We were warmly welcomed on the morning of the first day of the workshop by Arne Tostensen, senior researcher at the Research Council of Norway and Ms Marie-Christine Gasingirwa, Director-General of Science, Technology and Research from the Rwandan Ministry of Education. As the workshop got underway, I was impressed by the number of fellow workshop attendees, close to twenty, from all over the continent. During the first break I met Tony Mitchell, an independent consultant and speaker, Richard Seruwagi from Makerere University in Uganda, Kizito Masaba of the Carnegie Mellon University in Kigali as well as many others.
A major theme that was emphasised to us as emerging researchers, was that we should ensure that our various research topics should resonate not only with the private sector or the public sector, but should be applicable and responsive in all respects to the needs of broader society at large. Another theme was that science, technology and innovation do not take place in a vacuum, and the context of our research should be as a pathway to African development. In identifying research gaps and priorities on the continent, both Dr Aschelew Tigabu, research fellow within the AfricaLics Secretariat and Climate Resilient Economies Programme of the African Centre for Technology Studies (ACTS), and Professor Berhanu Abegaz, Executive Director of the African Academy of Sciences (AAS), noted that the following issues needed to be put into focus with regards to energy research on the continent:
- Increased need for low carbon innovation and development
- A need to increase research capabilities
- Increased need to visibly close the gender gap within the African energy sector
- The role of the State in promoting innovation and development and facilitating low carbon innovation systems domestically and regionally
- A renewed focus on the political economy of low carbon innovation and development
- The role that low income countries have played in the diffusion, adoption and development of renewable energy technologies
Echoing this sentiment, Prof Nelson Ijumba from the University of Rwanda and Saidi Kibeya from the East African Science and Technology Commission (EASTECO) noted that in order to build climate resilience into existing energy networks, further impact research was needed that responded to the needs of existing energy systems by being able to:
- Promote new and innovative renewable energy technologies
- Institutionalise collaboration and partnerships across sectors; greater north-south collaborations as well as private sector and academic collaborations with regards to information and data related to climate science and renewable energy technology transfers
- Improve access to reliable climate data
- Invest in research and development as it pertains to climate change science
Other presentations, notably Cecelie Larsen’s presentation, noted the pre-conditions necessary to climate proof existing energy systems on the continent. These included a diversified energy mix, climate proofing existing energy infrastructures, improving risk management practices under climate uncertainty, improved climate change and meteorological data for on stakeholders and a holistic approach to climate change adaptation in energy systems.

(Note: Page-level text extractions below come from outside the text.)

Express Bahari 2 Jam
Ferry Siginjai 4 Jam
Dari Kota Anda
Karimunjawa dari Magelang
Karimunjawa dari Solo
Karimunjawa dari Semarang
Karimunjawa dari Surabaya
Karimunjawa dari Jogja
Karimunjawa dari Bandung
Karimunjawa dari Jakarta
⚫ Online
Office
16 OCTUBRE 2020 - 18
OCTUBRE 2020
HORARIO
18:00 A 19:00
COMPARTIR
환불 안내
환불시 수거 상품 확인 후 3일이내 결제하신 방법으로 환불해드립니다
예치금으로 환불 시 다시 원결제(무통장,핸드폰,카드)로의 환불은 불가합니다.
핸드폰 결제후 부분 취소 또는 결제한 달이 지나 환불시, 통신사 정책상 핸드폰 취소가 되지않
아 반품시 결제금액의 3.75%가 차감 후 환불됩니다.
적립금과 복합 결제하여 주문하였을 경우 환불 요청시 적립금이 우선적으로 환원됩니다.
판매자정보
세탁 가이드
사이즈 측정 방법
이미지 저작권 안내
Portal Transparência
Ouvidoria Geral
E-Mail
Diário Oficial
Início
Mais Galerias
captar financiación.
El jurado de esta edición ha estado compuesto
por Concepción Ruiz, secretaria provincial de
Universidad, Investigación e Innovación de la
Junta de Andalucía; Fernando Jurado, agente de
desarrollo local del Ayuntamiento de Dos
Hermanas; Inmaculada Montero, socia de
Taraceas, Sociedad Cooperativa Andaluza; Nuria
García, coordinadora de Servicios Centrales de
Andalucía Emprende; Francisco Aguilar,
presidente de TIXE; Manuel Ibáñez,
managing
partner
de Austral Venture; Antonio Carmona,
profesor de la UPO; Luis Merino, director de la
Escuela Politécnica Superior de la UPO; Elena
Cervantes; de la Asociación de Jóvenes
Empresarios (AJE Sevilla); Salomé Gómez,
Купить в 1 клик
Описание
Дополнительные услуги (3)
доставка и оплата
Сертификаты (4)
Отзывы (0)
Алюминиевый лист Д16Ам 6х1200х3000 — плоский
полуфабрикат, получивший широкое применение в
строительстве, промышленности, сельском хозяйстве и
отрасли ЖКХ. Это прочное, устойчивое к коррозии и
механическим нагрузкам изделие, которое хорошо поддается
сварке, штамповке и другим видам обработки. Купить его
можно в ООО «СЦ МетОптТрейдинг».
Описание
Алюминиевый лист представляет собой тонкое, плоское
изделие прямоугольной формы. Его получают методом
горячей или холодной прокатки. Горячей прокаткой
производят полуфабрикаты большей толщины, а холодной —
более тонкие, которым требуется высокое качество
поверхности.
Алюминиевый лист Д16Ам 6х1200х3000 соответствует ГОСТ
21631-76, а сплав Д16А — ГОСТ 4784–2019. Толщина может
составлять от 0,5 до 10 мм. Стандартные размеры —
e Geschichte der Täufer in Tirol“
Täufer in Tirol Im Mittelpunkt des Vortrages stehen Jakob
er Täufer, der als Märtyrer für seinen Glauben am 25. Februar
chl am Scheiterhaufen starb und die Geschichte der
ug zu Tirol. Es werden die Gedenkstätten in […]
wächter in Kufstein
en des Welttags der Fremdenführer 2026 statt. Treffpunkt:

The second day of the workshop focused on funding opportunities available to emerging researchers in the renewable energy field. Andy Cherry of the Association of Commonwealth Universities gave a presentation on the opportunities available through the Horizon 2020 portal, and Alex Mulisa of FONERWA, Rwanda’s Green Fund, gave a presentation on the opportunities available through the fund. Time was set aside towards the second day of the workshop to discuss our theses’ topics as well as to how to access funding for our various research projects. The workshop ended with a trip to Rwanda’s Scatec Solar Farm, which provides 8MW of electricity to Rwanda’s national grid. The solar park, which is shaped in Africa’s likeness is located on land owned by the Agahozo-Shalom Youth Village, (a place where "tears are dried”). Rwanda, as far as I can see, has its sights firmly on a green future, and I would like to thank the Rwandan government and its people for their warm and welcoming hospitality. Lessons were lessons, friendships forged, and memories made.
Disclaimer: The views expressed here are solely those of the author in his private capacity.